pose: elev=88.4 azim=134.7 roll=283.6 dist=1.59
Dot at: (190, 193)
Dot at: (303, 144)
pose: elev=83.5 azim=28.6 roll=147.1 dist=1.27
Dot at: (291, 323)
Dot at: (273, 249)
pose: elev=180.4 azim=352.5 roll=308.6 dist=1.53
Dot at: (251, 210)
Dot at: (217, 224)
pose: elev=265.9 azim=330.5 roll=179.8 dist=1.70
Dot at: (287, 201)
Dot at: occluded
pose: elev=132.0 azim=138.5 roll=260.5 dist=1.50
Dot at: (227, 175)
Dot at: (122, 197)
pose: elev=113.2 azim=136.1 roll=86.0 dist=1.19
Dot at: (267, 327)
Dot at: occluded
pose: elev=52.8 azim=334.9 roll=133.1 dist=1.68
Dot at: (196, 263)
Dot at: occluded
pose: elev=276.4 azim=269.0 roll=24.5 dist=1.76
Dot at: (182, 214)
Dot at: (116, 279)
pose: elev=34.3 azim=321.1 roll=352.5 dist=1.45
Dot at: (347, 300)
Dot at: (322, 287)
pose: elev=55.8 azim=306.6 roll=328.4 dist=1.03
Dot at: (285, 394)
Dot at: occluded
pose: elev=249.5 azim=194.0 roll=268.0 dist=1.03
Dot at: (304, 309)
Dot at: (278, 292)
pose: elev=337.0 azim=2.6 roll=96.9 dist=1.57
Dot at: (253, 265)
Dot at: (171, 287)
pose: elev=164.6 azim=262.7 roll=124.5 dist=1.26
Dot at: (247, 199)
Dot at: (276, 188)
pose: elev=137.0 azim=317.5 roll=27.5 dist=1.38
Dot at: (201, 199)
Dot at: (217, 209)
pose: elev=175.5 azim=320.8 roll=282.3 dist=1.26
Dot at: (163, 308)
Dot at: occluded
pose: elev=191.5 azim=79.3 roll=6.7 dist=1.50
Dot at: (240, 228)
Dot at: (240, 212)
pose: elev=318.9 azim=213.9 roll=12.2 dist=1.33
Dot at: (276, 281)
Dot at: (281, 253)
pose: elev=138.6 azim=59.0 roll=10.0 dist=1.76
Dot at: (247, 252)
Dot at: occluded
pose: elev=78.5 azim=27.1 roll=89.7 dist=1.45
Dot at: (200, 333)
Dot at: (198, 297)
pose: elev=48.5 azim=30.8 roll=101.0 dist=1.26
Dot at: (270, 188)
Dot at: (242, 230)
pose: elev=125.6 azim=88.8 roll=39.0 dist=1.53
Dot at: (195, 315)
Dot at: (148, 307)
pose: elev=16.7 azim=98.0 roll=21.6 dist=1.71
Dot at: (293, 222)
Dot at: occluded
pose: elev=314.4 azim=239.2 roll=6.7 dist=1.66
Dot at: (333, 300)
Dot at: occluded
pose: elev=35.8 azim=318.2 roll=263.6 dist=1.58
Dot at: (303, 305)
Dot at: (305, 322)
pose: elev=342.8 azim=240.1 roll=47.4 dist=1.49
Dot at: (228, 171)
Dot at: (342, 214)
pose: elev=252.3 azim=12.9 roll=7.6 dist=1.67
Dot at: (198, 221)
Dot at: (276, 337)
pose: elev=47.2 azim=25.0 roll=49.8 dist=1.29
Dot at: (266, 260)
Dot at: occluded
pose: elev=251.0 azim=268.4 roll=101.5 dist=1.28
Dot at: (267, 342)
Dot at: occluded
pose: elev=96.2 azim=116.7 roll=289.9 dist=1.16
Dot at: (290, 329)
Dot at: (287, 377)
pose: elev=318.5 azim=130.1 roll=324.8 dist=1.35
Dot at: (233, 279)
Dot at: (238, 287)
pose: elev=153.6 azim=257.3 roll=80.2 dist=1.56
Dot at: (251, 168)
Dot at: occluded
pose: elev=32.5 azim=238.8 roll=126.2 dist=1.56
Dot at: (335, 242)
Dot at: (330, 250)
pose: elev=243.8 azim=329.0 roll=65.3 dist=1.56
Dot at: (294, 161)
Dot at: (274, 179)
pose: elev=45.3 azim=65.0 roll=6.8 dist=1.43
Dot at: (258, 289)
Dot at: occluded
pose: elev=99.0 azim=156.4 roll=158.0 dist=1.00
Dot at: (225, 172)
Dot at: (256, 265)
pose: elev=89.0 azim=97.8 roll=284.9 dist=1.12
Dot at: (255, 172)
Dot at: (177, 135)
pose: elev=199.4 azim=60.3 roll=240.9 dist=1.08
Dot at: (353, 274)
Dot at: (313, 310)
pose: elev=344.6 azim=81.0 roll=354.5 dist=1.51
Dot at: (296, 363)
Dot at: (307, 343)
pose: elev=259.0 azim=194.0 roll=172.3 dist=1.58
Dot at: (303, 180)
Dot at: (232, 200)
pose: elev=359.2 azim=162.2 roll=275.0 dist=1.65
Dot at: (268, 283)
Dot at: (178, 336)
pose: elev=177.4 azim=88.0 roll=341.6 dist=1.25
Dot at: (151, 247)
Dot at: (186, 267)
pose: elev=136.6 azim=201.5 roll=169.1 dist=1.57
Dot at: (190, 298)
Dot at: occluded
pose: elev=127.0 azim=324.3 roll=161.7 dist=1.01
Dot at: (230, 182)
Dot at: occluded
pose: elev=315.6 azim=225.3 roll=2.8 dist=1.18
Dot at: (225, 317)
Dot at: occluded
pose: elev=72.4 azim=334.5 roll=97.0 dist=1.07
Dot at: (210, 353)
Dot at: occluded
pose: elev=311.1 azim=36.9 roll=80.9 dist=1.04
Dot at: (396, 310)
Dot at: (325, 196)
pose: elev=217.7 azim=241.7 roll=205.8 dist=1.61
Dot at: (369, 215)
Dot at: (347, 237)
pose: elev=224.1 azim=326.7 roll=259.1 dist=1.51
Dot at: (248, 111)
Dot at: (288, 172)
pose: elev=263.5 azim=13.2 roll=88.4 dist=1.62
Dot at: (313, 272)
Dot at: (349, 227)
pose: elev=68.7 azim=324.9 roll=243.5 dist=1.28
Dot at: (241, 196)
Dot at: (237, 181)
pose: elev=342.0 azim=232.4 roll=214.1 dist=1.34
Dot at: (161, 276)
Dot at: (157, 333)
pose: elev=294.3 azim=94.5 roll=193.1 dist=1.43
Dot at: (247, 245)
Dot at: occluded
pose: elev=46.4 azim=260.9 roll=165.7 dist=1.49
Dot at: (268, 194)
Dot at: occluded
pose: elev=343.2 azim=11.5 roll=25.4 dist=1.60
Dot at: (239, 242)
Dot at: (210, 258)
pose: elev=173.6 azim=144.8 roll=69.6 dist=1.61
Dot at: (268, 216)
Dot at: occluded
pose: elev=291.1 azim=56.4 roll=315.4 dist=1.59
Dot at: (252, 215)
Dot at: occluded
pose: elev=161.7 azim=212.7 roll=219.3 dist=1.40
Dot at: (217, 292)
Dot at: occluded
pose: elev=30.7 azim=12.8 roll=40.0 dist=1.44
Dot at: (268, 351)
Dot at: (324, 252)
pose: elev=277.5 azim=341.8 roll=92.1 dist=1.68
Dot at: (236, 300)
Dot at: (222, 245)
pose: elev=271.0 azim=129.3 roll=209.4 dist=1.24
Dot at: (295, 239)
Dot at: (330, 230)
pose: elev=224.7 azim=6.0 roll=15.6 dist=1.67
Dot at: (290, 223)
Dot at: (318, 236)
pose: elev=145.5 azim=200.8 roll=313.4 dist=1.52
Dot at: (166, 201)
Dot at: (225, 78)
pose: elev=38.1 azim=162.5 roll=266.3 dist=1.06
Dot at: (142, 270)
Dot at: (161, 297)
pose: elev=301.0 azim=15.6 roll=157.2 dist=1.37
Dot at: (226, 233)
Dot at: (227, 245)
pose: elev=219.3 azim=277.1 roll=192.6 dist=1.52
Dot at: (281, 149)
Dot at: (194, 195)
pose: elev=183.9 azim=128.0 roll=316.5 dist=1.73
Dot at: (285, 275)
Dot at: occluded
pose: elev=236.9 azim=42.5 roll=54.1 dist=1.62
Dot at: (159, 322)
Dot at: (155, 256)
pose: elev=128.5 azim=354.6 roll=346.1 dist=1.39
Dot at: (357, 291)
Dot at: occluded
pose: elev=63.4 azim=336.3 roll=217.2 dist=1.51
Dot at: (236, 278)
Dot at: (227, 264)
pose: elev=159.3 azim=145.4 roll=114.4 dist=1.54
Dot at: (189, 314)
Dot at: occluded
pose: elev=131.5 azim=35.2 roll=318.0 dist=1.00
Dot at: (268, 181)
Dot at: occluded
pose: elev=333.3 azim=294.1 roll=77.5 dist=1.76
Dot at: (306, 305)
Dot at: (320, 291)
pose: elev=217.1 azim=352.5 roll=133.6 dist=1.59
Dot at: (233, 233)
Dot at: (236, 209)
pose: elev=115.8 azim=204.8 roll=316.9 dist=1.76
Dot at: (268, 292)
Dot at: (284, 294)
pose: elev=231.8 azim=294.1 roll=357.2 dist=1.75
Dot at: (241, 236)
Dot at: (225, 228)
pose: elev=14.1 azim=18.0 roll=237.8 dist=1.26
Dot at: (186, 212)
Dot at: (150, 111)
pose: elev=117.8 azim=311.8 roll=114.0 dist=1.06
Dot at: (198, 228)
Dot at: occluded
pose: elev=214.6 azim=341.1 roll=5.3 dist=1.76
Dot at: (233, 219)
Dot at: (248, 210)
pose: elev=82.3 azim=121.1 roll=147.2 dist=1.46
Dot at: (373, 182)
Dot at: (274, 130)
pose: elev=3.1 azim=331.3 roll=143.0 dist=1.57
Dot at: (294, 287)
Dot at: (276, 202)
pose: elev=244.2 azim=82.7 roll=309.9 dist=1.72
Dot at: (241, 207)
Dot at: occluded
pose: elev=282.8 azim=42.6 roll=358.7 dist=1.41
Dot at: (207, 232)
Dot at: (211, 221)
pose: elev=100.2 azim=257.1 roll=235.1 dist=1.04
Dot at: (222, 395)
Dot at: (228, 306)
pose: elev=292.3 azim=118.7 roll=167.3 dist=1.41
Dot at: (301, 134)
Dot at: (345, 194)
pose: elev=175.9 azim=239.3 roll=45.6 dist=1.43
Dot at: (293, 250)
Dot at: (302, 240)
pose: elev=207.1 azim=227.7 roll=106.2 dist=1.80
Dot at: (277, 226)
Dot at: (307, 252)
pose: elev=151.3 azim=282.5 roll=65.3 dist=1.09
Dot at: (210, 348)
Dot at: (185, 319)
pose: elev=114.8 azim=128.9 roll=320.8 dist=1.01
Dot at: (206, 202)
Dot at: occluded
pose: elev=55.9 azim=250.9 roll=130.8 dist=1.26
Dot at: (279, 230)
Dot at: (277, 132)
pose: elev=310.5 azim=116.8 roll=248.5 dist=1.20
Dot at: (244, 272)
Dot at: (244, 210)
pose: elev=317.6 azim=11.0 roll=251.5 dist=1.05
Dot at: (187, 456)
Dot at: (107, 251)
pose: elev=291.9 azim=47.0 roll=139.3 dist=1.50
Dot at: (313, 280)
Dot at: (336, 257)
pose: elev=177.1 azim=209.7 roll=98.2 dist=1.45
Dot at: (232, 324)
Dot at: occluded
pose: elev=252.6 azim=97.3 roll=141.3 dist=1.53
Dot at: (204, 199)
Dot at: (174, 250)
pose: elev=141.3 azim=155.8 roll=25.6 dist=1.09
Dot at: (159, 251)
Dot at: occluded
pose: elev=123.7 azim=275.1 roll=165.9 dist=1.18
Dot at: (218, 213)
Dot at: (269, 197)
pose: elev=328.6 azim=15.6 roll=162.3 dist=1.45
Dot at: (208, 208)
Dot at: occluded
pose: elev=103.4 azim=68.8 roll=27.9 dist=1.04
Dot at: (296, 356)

○ ○ ○

Change "pose" to "view" in the records, starting at the beginning of the records and ending with the line that contains "Dot at: (122, 197)", and give those lines again with nothing else altered.

# Complete output
view: elev=88.4 azim=134.7 roll=283.6 dist=1.59
Dot at: (190, 193)
Dot at: (303, 144)
view: elev=83.5 azim=28.6 roll=147.1 dist=1.27
Dot at: (291, 323)
Dot at: (273, 249)
view: elev=180.4 azim=352.5 roll=308.6 dist=1.53
Dot at: (251, 210)
Dot at: (217, 224)
view: elev=265.9 azim=330.5 roll=179.8 dist=1.70
Dot at: (287, 201)
Dot at: occluded
view: elev=132.0 azim=138.5 roll=260.5 dist=1.50
Dot at: (227, 175)
Dot at: (122, 197)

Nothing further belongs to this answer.